W ubiegłym miesiącu zamknięte zostały Cracovia w Krakowie oraz Neptun w Szczecinie, a w maju hotel Solny w Kołobrzegu. W końcu ubiegłego roku Orbis pozbył się hotelu Polan w Zielonej Górze.

Transakcje są elementem restrukturyzacji portfela nieruchomości spółki: Orbis rezygnuje z obiektów, które nie odpowiadają obecnym standardom jakościowym. – Pozbywamy się hoteli przynoszących słabe wyniki finansowe albo wymagających dużych nakładów na remonty. Tych, w których nie ma perspektyw na zwrot poniesionych kosztów – tłumaczy rzecznik Orbisu Adam Kucza. Uzyskane w ten sposób pieniądze spółka będzie inwestować w rozwój hoteli segmentu ekonomicznego. W I kwartale wznowiona została zamrożona na czas kryzysu budowa hoteli Ibis oraz Etap w Warszawie, na miejscu dawnego hotelu Vera. Wkrótce ma ruszyć zatrzymana z tego samego powodu budowa Ibisa i Etapu w Krakowie.

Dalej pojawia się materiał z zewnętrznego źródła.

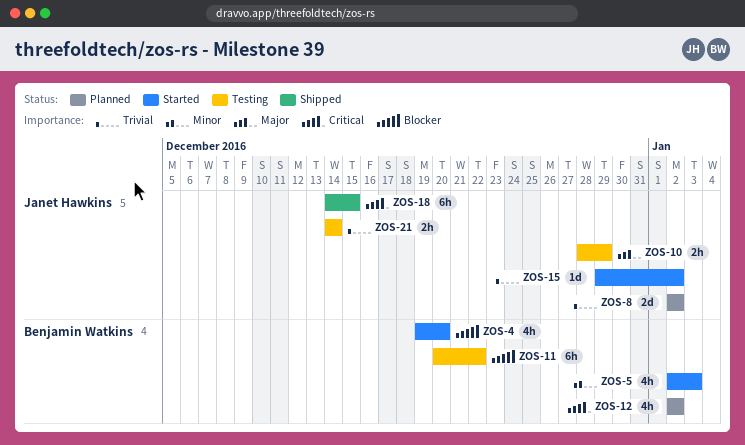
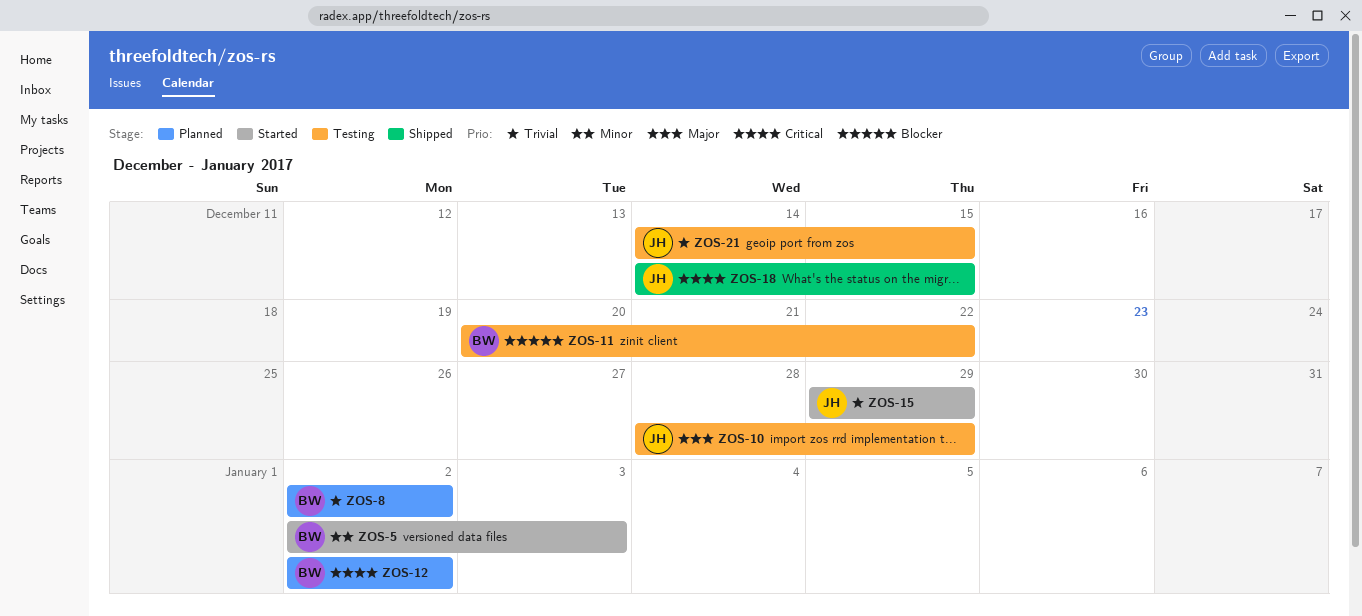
ZOS-4: present -> none
ZOS-8, owner: Janet Hawkins -> Benjamin Watkins
ZOS-15, due: Jan 2 -> Dec 29
ZOS-21, due: Dec 14 -> Dec 15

Oba rynki, warszawski i krakowski, są dla spółki strategiczne – osiąga ona na nich najlepsze wyniki. Dzięki hotelom w Warszawie i Krakowie przychody całego segmentu hotelowego w grupie kapitałowej Orbisu zwiększyły się I kwartale o 2 proc. w porównaniu z rokiem ubiegłym i sięgnęły 144 mln złotych. Na innych rynkach, np. w Katowicach lub w innych mniejszych miastach, przychody były na poziomie ubiegłorocznym lub nawet słabsze. Orbis nie rozpoczął jeszcze najważniejszego etapu nowej strategii „asset light” – sprzedaży dużych, dochodowych obiektów i przejmowania ich w zarządzanie. W ciągu czterech–pięciu lat ponad połowa należących do spółki hoteli ma przestać być jej własnością. Modele nowego funkcjonowania w dotychczasowych hotelach są trzy: zarządzanie, dzierżawa ze zmiennym czynszem, ewentualnie franczyza. Ten pierwszy mógłby objąć topowe marki Sofitel oraz Novotel. A dzierżawa znalazłaby zastosowanie w segmencie ekonomicznym, czyli w  wypadku Ibisów i Etapów.